Office of International Programs

Andre Juarez

Andre Juarez 
Beijing Language & Cultural University and Xian Intrnational Studies University, China
Fall 2009

Wow! If I had to pick one word to describe my time in China it would be wow. 

There are just so many amazing things I saw and participated in that I don’t quite know where to start, so I guess the beginning is as good as any. I started my interest in China when I was a child. Like most kids, I found anything Chinese to be foreign and strange, yet really cool at the same time. Dragons, the Great Wall, Kung Fu, and of course, Chinese food (which isn’t really Chinese food at all). I entered USM in the fall of 2006 and took my first Chinese course with Professor Zhao in the fall of 2008. After that course I knew immediately what I wanted to study and do with my life. I applied to the Alliance for Global Education and was accepted into their Beijing and Xi’an programs.China Yak

My first semester was in the ever more modern, unbelievably large metropolis of Beijing. Describing the size to someone who has never been in a city of its magnitude is hard to do. There I started my Chinese language studies, and made really slow progress. The language was very hard for me to learn. While I was in Beijing, I lived in an international dorm and met tons of people from all over the world. My next stop was Xi’an, China for the spring semester. The best way to describe Xi’an for someone familiar with USM, would be to imagine a city like Portland…and now place 6 million people in it. Xi’an is a very crammed city with 6 million Chinese living a very traditional Chinese lifestyle. Most people have never come into contact with many foreigners, and knowing how to speak Chinese is crucial.
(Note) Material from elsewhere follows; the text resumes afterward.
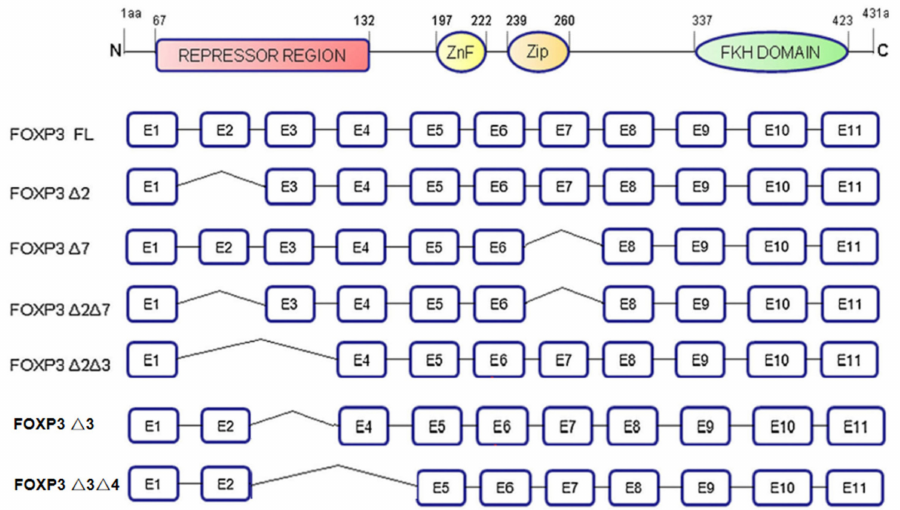
Figure 2. The structure of FOXP3 and its isoforms. FOXP3 gene contains 4 domains, including N-terminal domain, zinc-finger motif, leucine-zipper motif, and FKH domain. FOXP3 is classified into seven different isoforms based on different exons deletion.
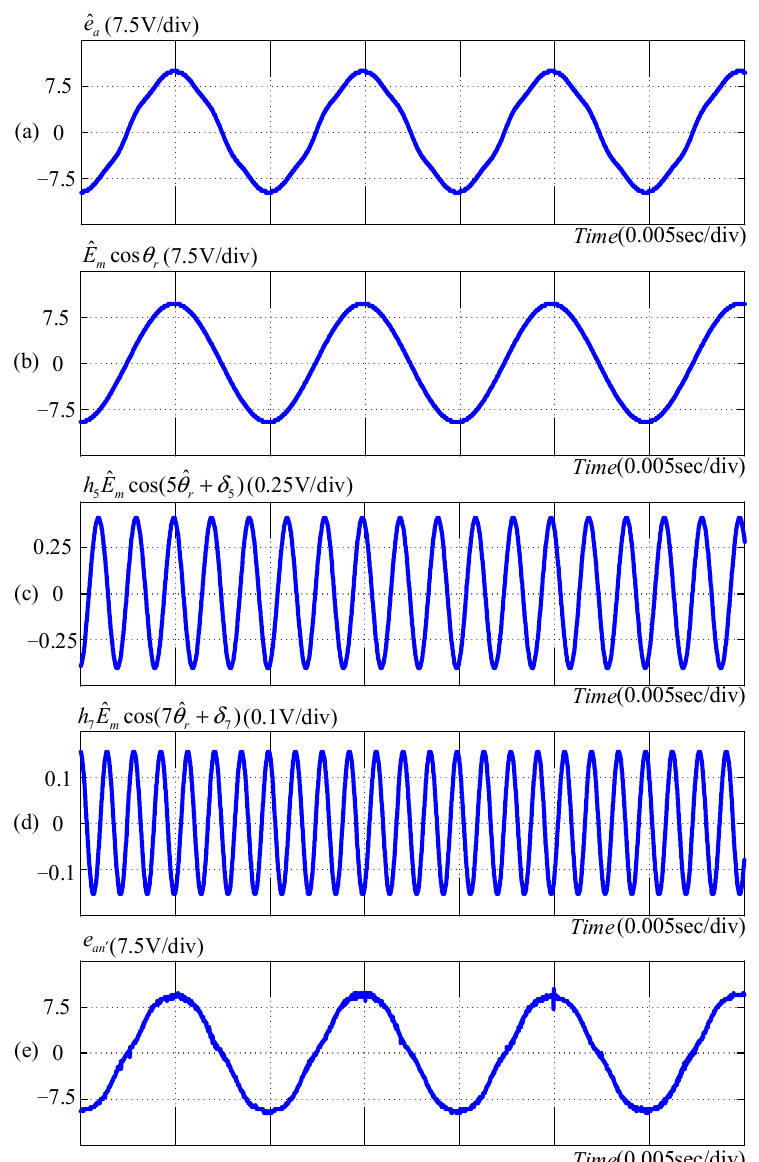
Figure 6. Figure 6 shows ˆ e r sixth harmonic component, whereas ˆ e r respective responses are the same as shown in Equations (11) and (12).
My language level made great progress while in Xi’an. In Xi’an my coursework focused on the study of the Silk Road, and we took two excursions to ancient cities along the Silk Road. The first trip focused around Xiahe, the city where the 2008 Tibetan riots broke out in China. There I played basketball with Tibetan Monks 10,000 ft up in the mountains, and met a living Buddha. My next trip was to Xinjiang Uighur Autonomous Region, where we traveled to the ancient city of Kashgar, hiked sand dunes in the Taklamakan desert, and much more. Xinjiang is a wholly Muslim country where the population is made up primarily of Uighur Muslims. For this reason I was able to learn a great deal of Uighur language as well. As a Muslim myself I found this part of my trip to be particularly exciting and interesting. In Kashgar I was even able to pray in one of the oldest Mosques in the world. China desertThe best part about my Silk Road trip was that a film crew followed us on our journey in order to make a documentary! All in all my trip was the trip of a life time. I have done things and seen things I thought was never possible. I am the first person in my family to travel abroad, and I would not have been able to do that without the funds provided by the Kaufman scholarship. It truly made a huge difference. Furthermore, and most importantly, I have made friendships with kids from all around the world that will last a lifetime.